It is highly probable that US social media firms such as Facebook and Twitter are behind the tighter clampdown on Tencent, as it is in their interest to prevent the penetration of the Chinese social media giant in the US market, Sun Hui, chairman and CEO of Beijing Lucky99 Software Technology, told the Global Times on Friday.

Gamers compete in an esports tournament. Photo: VCG

Tencent's business consists mainly of social media and gaming, with the former being relied on to attract traffic, and the latter underpinning its earnings. WeChat, with daily active users of a billion, is ubiquitous in China and indispensible for the Chinese American community, making it feasible for the app to pursue a foothold in the US, Sun, a gaming industry veteran, said.

In an effort to defy the ban targeting WeChat, the US WeChat Users Alliance was initiated shortly after the executive order announcement. The alliance has filed a motion in the federal court of San Francisco seeking a preliminary injunction against the WeChat ban.

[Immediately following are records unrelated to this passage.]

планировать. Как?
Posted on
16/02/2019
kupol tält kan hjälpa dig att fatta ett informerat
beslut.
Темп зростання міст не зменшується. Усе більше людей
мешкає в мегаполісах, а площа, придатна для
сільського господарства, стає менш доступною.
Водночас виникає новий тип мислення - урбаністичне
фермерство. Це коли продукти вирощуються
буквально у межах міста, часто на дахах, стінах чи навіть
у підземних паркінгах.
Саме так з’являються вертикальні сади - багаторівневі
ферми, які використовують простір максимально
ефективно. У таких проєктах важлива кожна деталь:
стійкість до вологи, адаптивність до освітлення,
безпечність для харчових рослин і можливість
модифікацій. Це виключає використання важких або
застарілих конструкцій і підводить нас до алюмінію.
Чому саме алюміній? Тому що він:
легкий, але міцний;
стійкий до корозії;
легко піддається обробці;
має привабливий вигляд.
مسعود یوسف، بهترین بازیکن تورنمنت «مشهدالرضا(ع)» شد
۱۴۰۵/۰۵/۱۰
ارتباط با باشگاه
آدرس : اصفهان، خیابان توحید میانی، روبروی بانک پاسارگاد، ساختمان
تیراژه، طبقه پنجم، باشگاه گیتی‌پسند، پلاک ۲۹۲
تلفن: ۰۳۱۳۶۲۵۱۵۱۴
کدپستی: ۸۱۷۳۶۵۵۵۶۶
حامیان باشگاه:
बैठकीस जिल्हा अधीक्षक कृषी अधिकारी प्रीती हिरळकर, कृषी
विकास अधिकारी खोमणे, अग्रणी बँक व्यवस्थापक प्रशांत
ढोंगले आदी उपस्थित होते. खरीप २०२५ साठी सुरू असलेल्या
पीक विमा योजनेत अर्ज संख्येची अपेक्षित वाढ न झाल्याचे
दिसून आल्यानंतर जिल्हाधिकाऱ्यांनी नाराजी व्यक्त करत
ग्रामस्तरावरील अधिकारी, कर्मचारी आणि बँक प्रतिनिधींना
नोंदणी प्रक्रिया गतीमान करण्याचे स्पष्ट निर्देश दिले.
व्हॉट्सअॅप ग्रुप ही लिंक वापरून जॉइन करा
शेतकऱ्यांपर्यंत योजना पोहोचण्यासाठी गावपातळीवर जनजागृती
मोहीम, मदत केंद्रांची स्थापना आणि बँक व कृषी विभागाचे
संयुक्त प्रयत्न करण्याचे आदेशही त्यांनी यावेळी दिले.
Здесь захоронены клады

Latest media reports suggest that a US judge in San Francisco is willing to temporarily halt the ban on WeChat following requests by its users. A final decision was not issued by the judge as of press time. 

Tencent is either preparing for its overseas expansion or has plans to do so, Sun said, adding that the prospect of WeChat's invasion into the turf of Facebook and Twitter could prompt them to lobby for tighter scrutiny over Tencent to eliminate the hidden dangers of being rivaled by Tencent's WeChat one day. 

Gaming firms would actually hope for a bigger involvement in the US market from Tencent, which might reduce their reliance on Apple's App Store that eats into their revenue, he said.Liu Dingding, an independent internet analyst in Beijing, said the motive behind the latest scrutiny of Tencent is the Trump administration's aim to slow down China's development in the technology sector - an area that had been traditionally dominated by the US. 

"Tencent may become the third Huawei and second TikTok," he warned. 

"What Tencent may lose is only money from the US if Trump tightens his scrutiny, but to the US, the most impacted groups will be American game developers, partners and a great number of gamers," Liu said, noting that "it would be a devastating blow to the US gaming industry."

Even if the revenue share of gaming in Tencent dropped from 57 percent in 2014 to 30 percent in 2019, it still significantly contributes to a behemoth whose market value has already hit $HK5.03 trillion ($650 billion).

Zhang suggested Chinese companies that suffered from unfair treatment in the US use legal means. In addition, for Chinese firms eyeing an overseas expansion, they should try to lobby local government officials, he added.